A few suggestions for enjoying Food Folks & Spokes:

  • If you’re visiting Kenosha and you like Italian delicacies, make a stop at Tenuta’s (3203 52ND ST) to get some meats or cheeses for your picnic basket.
  • The event is alcohol free. No beer is served, and you cannot drink on public property.
  • Walk the whole course to check out the action from different angles. Besides the racing, there are several annual parties at homes surrounding the course and you might make some new friends.
  • The turns are very exciting, particularly the inside of Turn 4 at 58TH ST and 8Th AVE. Be careful, though — the riders can and do crash. Don’t position yourself where you’ll interfere with them or get yourself hurt. Do not hang your arms or anything else over the railing.
  • Do stay close enough to the stage during the final race to hear the commentary of Eddy Van Guyse, the voice of American cycling. Eddy is a former cycling champion who played the treacherous Italian rider in the 1979 movie Breaking Away. You’ll learn a lot and laugh as well because Eddy’s a coach, a great analyst and a pretty funny guy.
  • Bring 20, 40, 50 or 100 dollars or so to the back of the stage to offer as a ‘preme’ (premium) to the winner of some random lap. It makes the race more exciting because the riders will sprint to win it, and you can also have the name of your business, club, band, Web site, or pet mentioned. You could even make up a wacky name. Or you could memorialize the late, great John Madison.
  • Bring a cowbell to ring during the preme laps, and also during the ‘bell lap’ (the final lap) of each race. Bring a bicycle horn to honk, or one of those ratcheted noisemakers to twirl. Noise is fun.
  • Print out some lists of the standings in the various categories to use as rosters during the races. That way you can yell “Go, Erik” to cheer on Erik Saunders instead of just “Go, Number 88!”
  • Cheer a lot.
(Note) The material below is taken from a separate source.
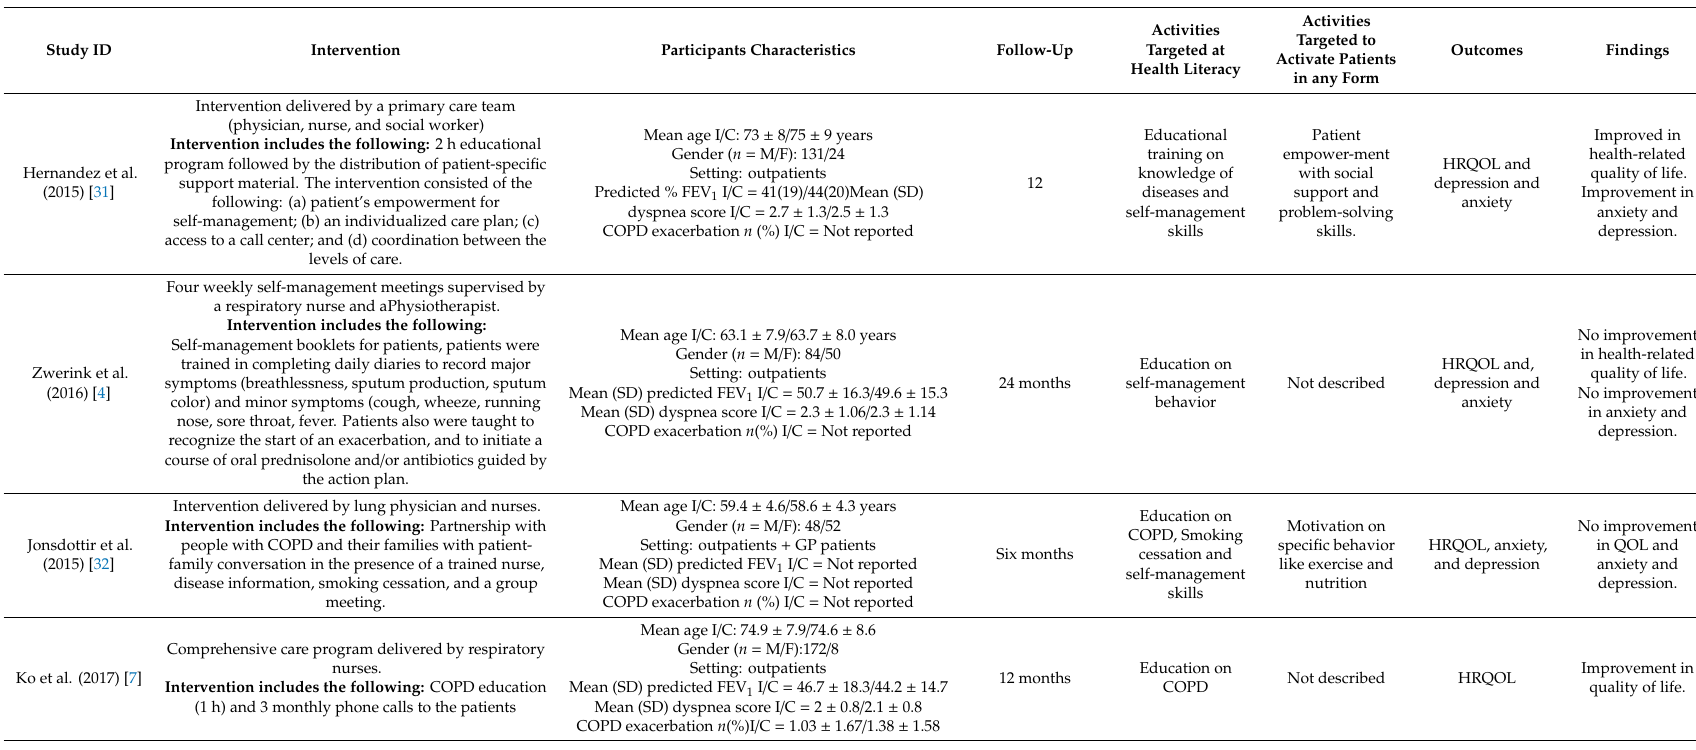
Intervention Participants Characteristics Follow-Up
Cheering is fun, and the riders like it.
  • Bring a watch or a stopwatch that you can use to time the distance between a breakaway (a few riders who take off in front by themselves) and the peloton (the main pack of riders). That way, you can judge who is gaining or catching up from lap to lap.
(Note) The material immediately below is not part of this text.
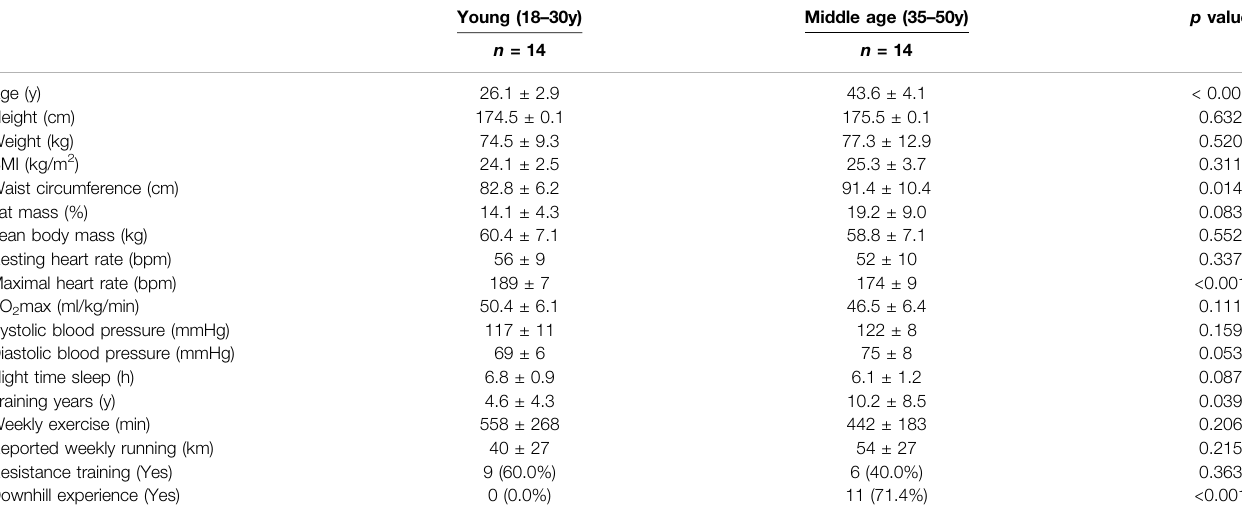
TABLE 1 | Baseline characteristics of the study population across age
  • New in Kenosha this year is the Wine Knot Wine Bar & Bistro (5611 6TH AVE), a cozy, bustling room with some very good, creative food and decent wines just a few blocks from the race.
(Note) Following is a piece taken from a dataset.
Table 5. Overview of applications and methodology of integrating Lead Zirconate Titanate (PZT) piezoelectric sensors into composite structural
  • Mangia (5717 SHERIDAN RD) is even closer, has been around for years, and is still an outstanding restaurant.
  • Last year, a number of the racers gathered at the Boat House Pub & Eatery (4917 7TH AVE) after the event to watch OLN’s coverage of the Tour de France on the big screen. It’s a big, noisy, crowded and fun place.

After Friday’s races in Kenosha, there are still two more days of SuperWeek to see.

Saturday there is racing at two locations in Milwaukee. First, it’s the Lake Front Road Race at Bradford Beach, which features an impressive 80-foot climb that the riders have to tackle lap after agonizing lap. Later on Saturday afternoon, it’s the Great Downer Avenue Bike Race — a huge multi-block racing party on the lawns of the most beautiful homes in Milwaukee, near the university with a number of good restaurants, pubs and street vendors to choose from.

SuperWeek finishes up Sunday with the Whitefish Bay Classic. I’ve never been to Whitefish Bay. Maybe it’s time to check that one out.